Researchers are limited only by their imagination and available technological resources, but technology is continuing to gain ground.
Over the years, the way knowledge has been pieced together about the function and location of genes has generally depended on the manipulation, observation, and sequencing of specific loci. Technological advances, however, have given us the ability to apply Next Generation Sequencing (NGS) on a micro scale – for example, to provide simple and economical Whole Genome Sequencing (WGS) for bacteria. When combined with bioinformatics, it is possible to generate thorough, personalized information about the entirety of a given bacterial genome, including regions of interest (ROIs), single nucleotide polymorphisms (SNPs), individual genes of interest (such as the antibiotic-resistant gene), and step-by-step pathways of bacterial passage.
What makes this possible?
It’s true that common methods of sequencing generally do not accommodate such complex data. One feature of the Illumina MiniSeq system is the ability to simultaneously multiplex up to 25 million clusters to provide a more inclusive outlook of DNA or RNA of one or hundreds of samples of bacterial cultures. The resulting benefits for researchers include the ability to bypass the tedious steps involved in bacterial cloning, and to have a cost-effective method of maintaining diversity in bacterial cultures. This diversity is crucial, especially for researchers interested in the genetic drift that occurs during bacterial passage. In addition, the MiniSeq system is highly sensitive and recognizes small variants within the genome as well as other genetic changes, like rearrangements, so the significance of the data is not compromised even when the sample input is much higher.

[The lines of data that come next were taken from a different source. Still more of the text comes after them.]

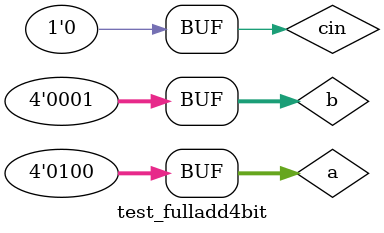
<source format=v>
`timescale 1ns / 1ps


module test_fulladd4bit;

	// Inputs
	reg [3:0] a;
	reg [3:0] b;
	reg cin;

	// Outputs
	wire [3:0] sum;
	wire cout;

	// Instantiate the Unit Under Test (UUT)
	fulladd4bit uut (
		.sum(sum), 
		.cout(cout), 
		.a(a), 
		.b(b), 
		.cin(cin)
	);

	initial begin
		// Initialize Inputs
		a = 4'd2;
		b = 4'd5;
		cin = 0;
		#50;
		a = 4'd4;
		b = 4'd10;
		cin = 0;
		#50;	
		a = -4'd4;
		b = 4'd10;
		cin = 0;
		#50;	    		
		a = 4'd4;
		b = 4'd1;
		cin = 0;
		#50;	        
		// Add stimulus here

	end
      
endmodule


</source>
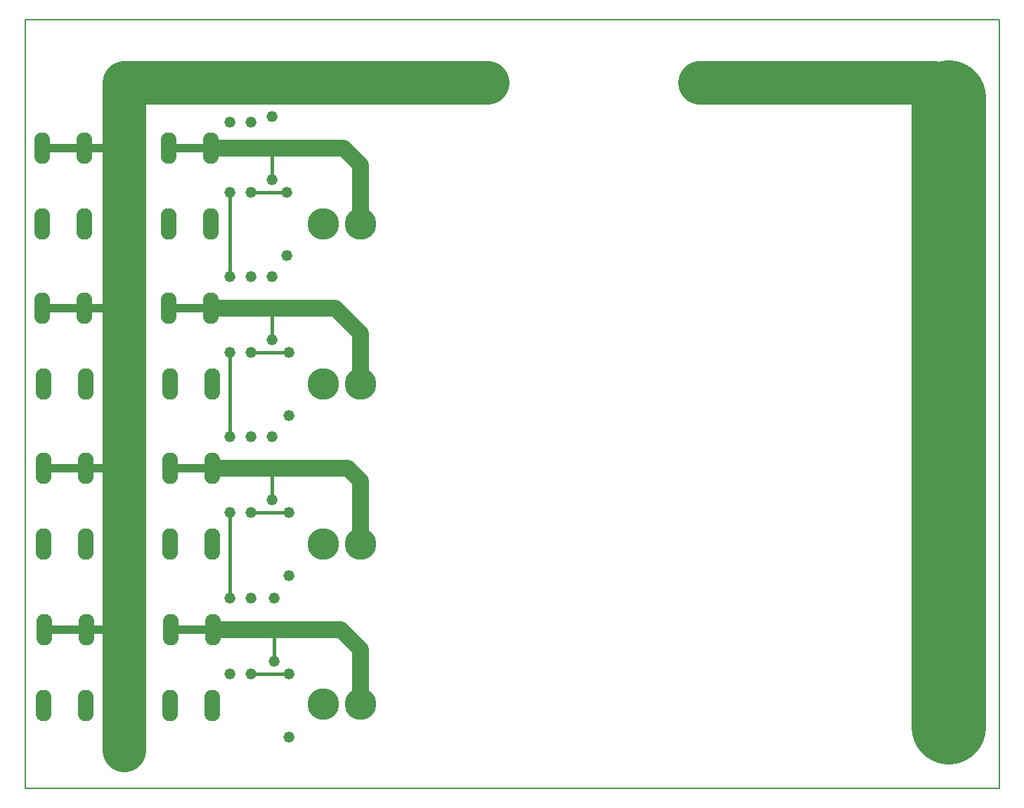
<source format=gbr>
G04 #@! TF.GenerationSoftware,KiCad,Pcbnew,(5.1.6)-1*
G04 #@! TF.CreationDate,2020-06-14T17:11:32+02:00*
G04 #@! TF.ProjectId,fuseboardv4,66757365-626f-4617-9264-76342e6b6963,rev?*
G04 #@! TF.SameCoordinates,Original*
G04 #@! TF.FileFunction,Copper,L2,Bot*
G04 #@! TF.FilePolarity,Positive*
%FSLAX46Y46*%
G04 Gerber Fmt 4.6, Leading zero omitted, Abs format (unit mm)*
G04 Created by KiCad (PCBNEW (5.1.6)-1) date 2020-06-14 17:11:32*
%MOMM*%
%LPD*%
G01*
G04 APERTURE LIST*
G04 #@! TA.AperFunction,Profile*
%ADD10C,0.150000*%
G04 #@! TD*
G04 #@! TA.AperFunction,ComponentPad*
%ADD11C,3.810000*%
G04 #@! TD*
G04 #@! TA.AperFunction,ComponentPad*
%ADD12C,2.224000*%
G04 #@! TD*
G04 #@! TA.AperFunction,ComponentPad*
%ADD13C,2.600000*%
G04 #@! TD*
G04 #@! TA.AperFunction,ComponentPad*
%ADD14R,2.600000X2.600000*%
G04 #@! TD*
G04 #@! TA.AperFunction,ComponentPad*
%ADD15O,1.905000X3.810000*%
G04 #@! TD*
G04 #@! TA.AperFunction,ComponentPad*
%ADD16C,1.320800*%
G04 #@! TD*
G04 #@! TA.AperFunction,Conductor*
%ADD17C,1.016000*%
G04 #@! TD*
G04 #@! TA.AperFunction,Conductor*
%ADD18C,0.406400*%
G04 #@! TD*
G04 #@! TA.AperFunction,Conductor*
%ADD19C,2.032000*%
G04 #@! TD*
G04 #@! TA.AperFunction,Conductor*
%ADD20C,5.283200*%
G04 #@! TD*
G04 #@! TA.AperFunction,Conductor*
%ADD21C,9.000000*%
G04 #@! TD*
G04 APERTURE END LIST*
D10*
X87630000Y-147320000D02*
X205000000Y-147320000D01*
X205000000Y-54610000D02*
X87630000Y-54610000D01*
X87630000Y-54610000D02*
X87630000Y-147320000D01*
X205000000Y-54610000D02*
X205000000Y-147320000D01*
D11*
X196469000Y-79248000D03*
X196469000Y-137160000D03*
X196469000Y-117856000D03*
X196469000Y-98552000D03*
X123571000Y-137160000D03*
X123571000Y-117856000D03*
X123571000Y-98552000D03*
X123571000Y-79248000D03*
X200949000Y-137160000D03*
X200949000Y-79248000D03*
X200949000Y-98552000D03*
X200949000Y-117856000D03*
X128051000Y-79248000D03*
X128051000Y-98552000D03*
X128051000Y-117856000D03*
X128051000Y-137160000D03*
D12*
X99606100Y-62230000D03*
D13*
X176410000Y-62230000D03*
D14*
X168910000Y-62230000D03*
D12*
X99606100Y-142240000D03*
D13*
X143390000Y-62230000D03*
D14*
X135890000Y-62230000D03*
D15*
X94780100Y-70104000D03*
X104940100Y-70104000D03*
X89700100Y-70104000D03*
X110020100Y-70104000D03*
X94780100Y-89408000D03*
X104940100Y-89408000D03*
X89700100Y-89408000D03*
X110020100Y-89408000D03*
X94907100Y-108712000D03*
X105067100Y-108712000D03*
X89827100Y-108712000D03*
X110147100Y-108712000D03*
X95034100Y-128206500D03*
X105194100Y-128206500D03*
X89954100Y-128206500D03*
X110274100Y-128206500D03*
D16*
X114846100Y-67000000D03*
X112306100Y-67000000D03*
X114846100Y-85598000D03*
X112306100Y-85598000D03*
X114846100Y-104902000D03*
X112306100Y-104902000D03*
X114846100Y-124396500D03*
X112306100Y-124396500D03*
X117348000Y-66294000D03*
X117348000Y-73914000D03*
X117348000Y-85598000D03*
X117348000Y-93218000D03*
X117348000Y-112522000D03*
X117348000Y-104902000D03*
X117602000Y-124396500D03*
X117602000Y-132016500D03*
D15*
X104940100Y-79248000D03*
X94780100Y-79248000D03*
X110020100Y-79248000D03*
X89700100Y-79248000D03*
X105067100Y-98552000D03*
X94907100Y-98552000D03*
X110147100Y-98552000D03*
X89827100Y-98552000D03*
X105067100Y-117856000D03*
X94907100Y-117856000D03*
X110147100Y-117856000D03*
X89827100Y-117856000D03*
X105067100Y-137350500D03*
X94907100Y-137350500D03*
X110147100Y-137350500D03*
X89827100Y-137350500D03*
D16*
X119126000Y-75438000D03*
X119126000Y-83058000D03*
X119380000Y-94742000D03*
X119380000Y-102362000D03*
X119380000Y-114046000D03*
X119380000Y-121666000D03*
X119380000Y-133540500D03*
X119380000Y-141160500D03*
X114846100Y-75438000D03*
X112306100Y-75438000D03*
X114846100Y-94742000D03*
X112306100Y-94742000D03*
X114846100Y-114046000D03*
X112306100Y-114046000D03*
X114846100Y-133540500D03*
X112306100Y-133540500D03*
D17*
X105410000Y-70104000D02*
X110490000Y-70104000D01*
D18*
X117348000Y-73914000D02*
X117348000Y-70104000D01*
D19*
X128051000Y-72171000D02*
X128051000Y-79248000D01*
X110020100Y-70104000D02*
X125984000Y-70104000D01*
X125984000Y-70104000D02*
X128051000Y-72171000D01*
D17*
X105410000Y-89408000D02*
X110490000Y-89408000D01*
D18*
X117348000Y-93218000D02*
X117348000Y-89408000D01*
D19*
X128051000Y-92491000D02*
X128051000Y-98552000D01*
X110020100Y-89408000D02*
X124968000Y-89408000D01*
X124968000Y-89408000D02*
X128051000Y-92491000D01*
D17*
X105067100Y-108712000D02*
X110147100Y-108712000D01*
D18*
X117348000Y-112522000D02*
X117348000Y-108712000D01*
D19*
X128051000Y-110271000D02*
X128051000Y-117856000D01*
X110147100Y-108712000D02*
X126492000Y-108712000D01*
X126492000Y-108712000D02*
X128051000Y-110271000D01*
D17*
X105194100Y-128206500D02*
X110274100Y-128206500D01*
D18*
X117602000Y-132016500D02*
X117602000Y-128016000D01*
D19*
X128051000Y-130591000D02*
X128051000Y-137160000D01*
X110274100Y-128206500D02*
X125666500Y-128206500D01*
X125666500Y-128206500D02*
X128051000Y-130591000D01*
D17*
X89700100Y-70104000D02*
X94780100Y-70104000D01*
X94780100Y-70104000D02*
X99606100Y-70104000D01*
X89700100Y-89408000D02*
X94780100Y-89408000D01*
X94780100Y-89408000D02*
X98552000Y-89408000D01*
X89954100Y-128206500D02*
X95034100Y-128206500D01*
X95034100Y-128206500D02*
X99542600Y-128206500D01*
D18*
X112306100Y-114046000D02*
X112306100Y-124396500D01*
X112306100Y-75438000D02*
X112306100Y-85598000D01*
X112306100Y-94742000D02*
X112306100Y-105156000D01*
D17*
X96617600Y-108712000D02*
X99606100Y-108712000D01*
X96109600Y-108712000D02*
X96617600Y-108712000D01*
X94907100Y-108712000D02*
X96109600Y-108712000D01*
X89827100Y-108712000D02*
X94907100Y-108712000D01*
D20*
X128270000Y-62230000D02*
X135890000Y-62230000D01*
X99606100Y-142786100D02*
X99606100Y-62230000D01*
X99606100Y-62230000D02*
X143390000Y-62230000D01*
D18*
X114846100Y-75438000D02*
X119126000Y-75438000D01*
X114846100Y-94742000D02*
X119380000Y-94742000D01*
X114846100Y-114046000D02*
X119380000Y-114046000D01*
X114846100Y-133540500D02*
X119380000Y-133540500D01*
D21*
X198900000Y-70866000D02*
X198900000Y-80010000D01*
X198900000Y-79248000D02*
X198900000Y-89408000D01*
X198900000Y-89408000D02*
X198900000Y-98552000D01*
X198900000Y-98552000D02*
X198900000Y-108712000D01*
X198900000Y-108712000D02*
X198900000Y-117856000D01*
X198900000Y-117856000D02*
X198900000Y-128016000D01*
X198900000Y-128016000D02*
X198900000Y-140000000D01*
X198900000Y-64016000D02*
X198900000Y-71120000D01*
D20*
X197114000Y-62230000D02*
X198900000Y-64016000D01*
X168910000Y-62230000D02*
X197114000Y-62230000D01*
M02*

</source>
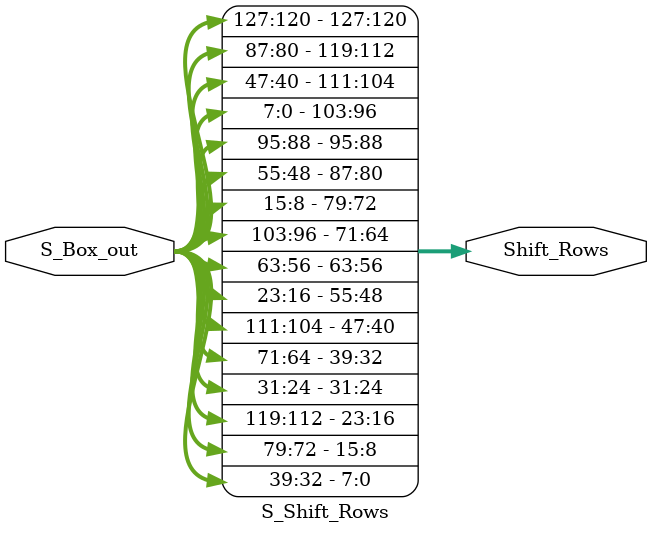
<source format=v>
module S_Shift_Rows(S_Box_out,Shift_Rows);
  input [127:0]S_Box_out;
  output [127:0]Shift_Rows;
  assign Shift_Rows[127:120] = S_Box_out[127:120];
  assign Shift_Rows[119:112] = S_Box_out[87:80];
  assign Shift_Rows[111:104] = S_Box_out[47:40];
  assign Shift_Rows[103:96]  = S_Box_out[7:0];
  assign Shift_Rows[95:88]   = S_Box_out[95:88];
  assign Shift_Rows[87:80]   = S_Box_out[55:48];
  assign Shift_Rows[79:72]   = S_Box_out[15:8];
  assign Shift_Rows[71:64]   = S_Box_out[103:96];
  assign Shift_Rows[63:56]   = S_Box_out[63:56];
  assign Shift_Rows[55:48]   = S_Box_out[23:16];
  assign Shift_Rows[47:40]   = S_Box_out[111:104];
  assign Shift_Rows[39:32]   = S_Box_out[71:64];
  assign Shift_Rows[31:24]   = S_Box_out[31:24];
  assign Shift_Rows[23:16]   = S_Box_out[119:112];
  assign Shift_Rows[15:8]    = S_Box_out[79:72];
  assign Shift_Rows[7:0]     = S_Box_out[39:32];
endmodule

</source>
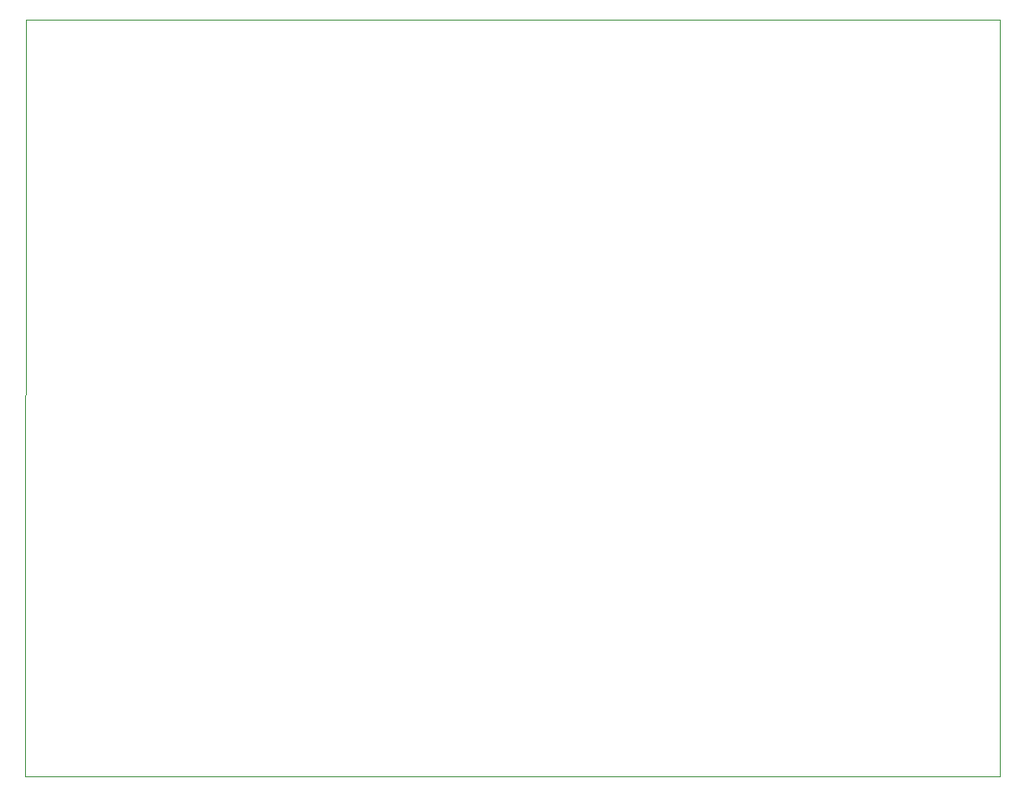
<source format=gbr>
%TF.GenerationSoftware,KiCad,Pcbnew,(6.0.11)*%
%TF.CreationDate,2023-09-13T18:41:32-04:00*%
%TF.ProjectId,USB-C-Hub,5553422d-432d-4487-9562-2e6b69636164,1.0*%
%TF.SameCoordinates,Original*%
%TF.FileFunction,Profile,NP*%
%FSLAX46Y46*%
G04 Gerber Fmt 4.6, Leading zero omitted, Abs format (unit mm)*
G04 Created by KiCad (PCBNEW (6.0.11)) date 2023-09-13 18:41:32*
%MOMM*%
%LPD*%
G01*
G04 APERTURE LIST*
%TA.AperFunction,Profile*%
%ADD10C,0.100000*%
%TD*%
G04 APERTURE END LIST*
D10*
X50520000Y-97650000D02*
X142720000Y-97650000D01*
X142720000Y-26000000D02*
X50620000Y-26000000D01*
X50620000Y-26000000D02*
X50520000Y-97650000D01*
X142720000Y-26000000D02*
X142720000Y-97650000D01*
M02*

</source>
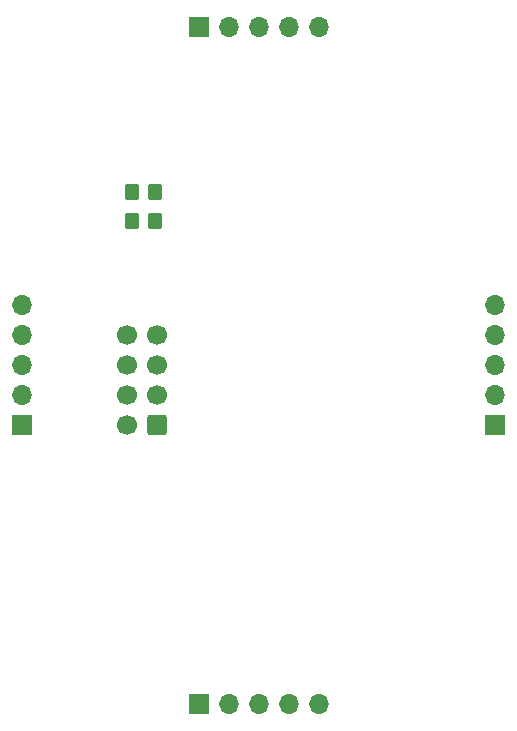
<source format=gbr>
%TF.GenerationSoftware,KiCad,Pcbnew,8.0.0-dirty*%
%TF.CreationDate,2024-04-13T11:17:01-04:00*%
%TF.ProjectId,UltrasonicPCB,556c7472-6173-46f6-9e69-635043422e6b,rev?*%
%TF.SameCoordinates,Original*%
%TF.FileFunction,Soldermask,Bot*%
%TF.FilePolarity,Negative*%
%FSLAX46Y46*%
G04 Gerber Fmt 4.6, Leading zero omitted, Abs format (unit mm)*
G04 Created by KiCad (PCBNEW 8.0.0-dirty) date 2024-04-13 11:17:01*
%MOMM*%
%LPD*%
G01*
G04 APERTURE LIST*
G04 Aperture macros list*
%AMRoundRect*
0 Rectangle with rounded corners*
0 $1 Rounding radius*
0 $2 $3 $4 $5 $6 $7 $8 $9 X,Y pos of 4 corners*
0 Add a 4 corners polygon primitive as box body*
4,1,4,$2,$3,$4,$5,$6,$7,$8,$9,$2,$3,0*
0 Add four circle primitives for the rounded corners*
1,1,$1+$1,$2,$3*
1,1,$1+$1,$4,$5*
1,1,$1+$1,$6,$7*
1,1,$1+$1,$8,$9*
0 Add four rect primitives between the rounded corners*
20,1,$1+$1,$2,$3,$4,$5,0*
20,1,$1+$1,$4,$5,$6,$7,0*
20,1,$1+$1,$6,$7,$8,$9,0*
20,1,$1+$1,$8,$9,$2,$3,0*%
G04 Aperture macros list end*
%ADD10R,1.700000X1.700000*%
%ADD11O,1.700000X1.700000*%
%ADD12RoundRect,0.250000X0.600000X0.600000X-0.600000X0.600000X-0.600000X-0.600000X0.600000X-0.600000X0*%
%ADD13C,1.700000*%
%ADD14RoundRect,0.250000X0.350000X0.450000X-0.350000X0.450000X-0.350000X-0.450000X0.350000X-0.450000X0*%
G04 APERTURE END LIST*
D10*
%TO.C,U3*%
X121140000Y-70060000D03*
D11*
X123680000Y-70060000D03*
X126220000Y-70060000D03*
X128760000Y-70060000D03*
X131300000Y-70060000D03*
%TD*%
D10*
%TO.C,U2*%
X121140000Y-127340000D03*
D11*
X123680000Y-127340000D03*
X126220000Y-127340000D03*
X128760000Y-127340000D03*
X131300000Y-127340000D03*
%TD*%
D10*
%TO.C,U5*%
X146230000Y-103780000D03*
D11*
X146230000Y-101240000D03*
X146230000Y-98700000D03*
X146230000Y-96160000D03*
X146230000Y-93620000D03*
%TD*%
D10*
%TO.C,U1*%
X106220000Y-103785000D03*
D11*
X106220000Y-101245000D03*
X106220000Y-98705000D03*
X106220000Y-96165000D03*
X106220000Y-93625000D03*
%TD*%
D12*
%TO.C,J2*%
X117650000Y-103760000D03*
D13*
X115110000Y-103760000D03*
X117650000Y-101220000D03*
X115110000Y-101220000D03*
X117650000Y-98680000D03*
X115110000Y-98680000D03*
X117650000Y-96140000D03*
X115110000Y-96140000D03*
%TD*%
D14*
%TO.C,R2*%
X117490000Y-84070000D03*
X115490000Y-84070000D03*
%TD*%
%TO.C,R1*%
X117470000Y-86470000D03*
X115470000Y-86470000D03*
%TD*%
M02*

</source>
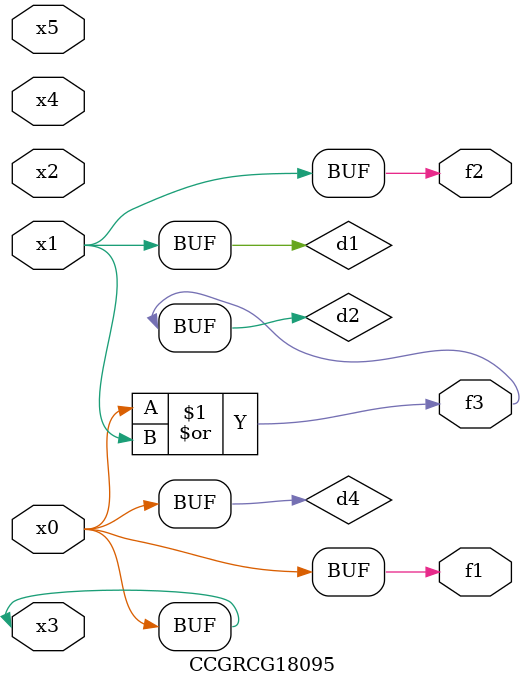
<source format=v>
module CCGRCG18095(
	input x0, x1, x2, x3, x4, x5,
	output f1, f2, f3
);

	wire d1, d2, d3, d4;

	and (d1, x1);
	or (d2, x0, x1);
	nand (d3, x0, x5);
	buf (d4, x0, x3);
	assign f1 = d4;
	assign f2 = d1;
	assign f3 = d2;
endmodule

</source>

The idea of gathering data by running multiple parallel sequences at once may seem overwhelming. However, biotechnological services can be provided to simplify results by creating reports that compare and contrast all of the sequences. This can not only show detailed variations between clusters, but can also shed light on how the individual loci displaying genetic drift ended up in their position. At The Sequencing Center, part of the value we offer clients who are working with bacterial WGS comes in the form of a highly detailed and personalized report that covers the sequencing process, the resulting data, and a step-by-step guide to replicating the results. This unique pathway analysis also includes SNPs and provides valuable insight to where genes of interest are located, what may have caused them to arise (in the case of an antibiotic resistant gene, for example), and how this outcome may be reproduced.
WGS is effectively changing the outlook of research that entails the mapping of both known and novel organisms’ genomes, as well as making it both feasible and economical to generate accurate reference data and make cross-sample comparisons. Paired with expert analysis and step-by-step replication guidelines, bacterial WGS represents a formidable new instrument in the genetic researcher’s tool kit.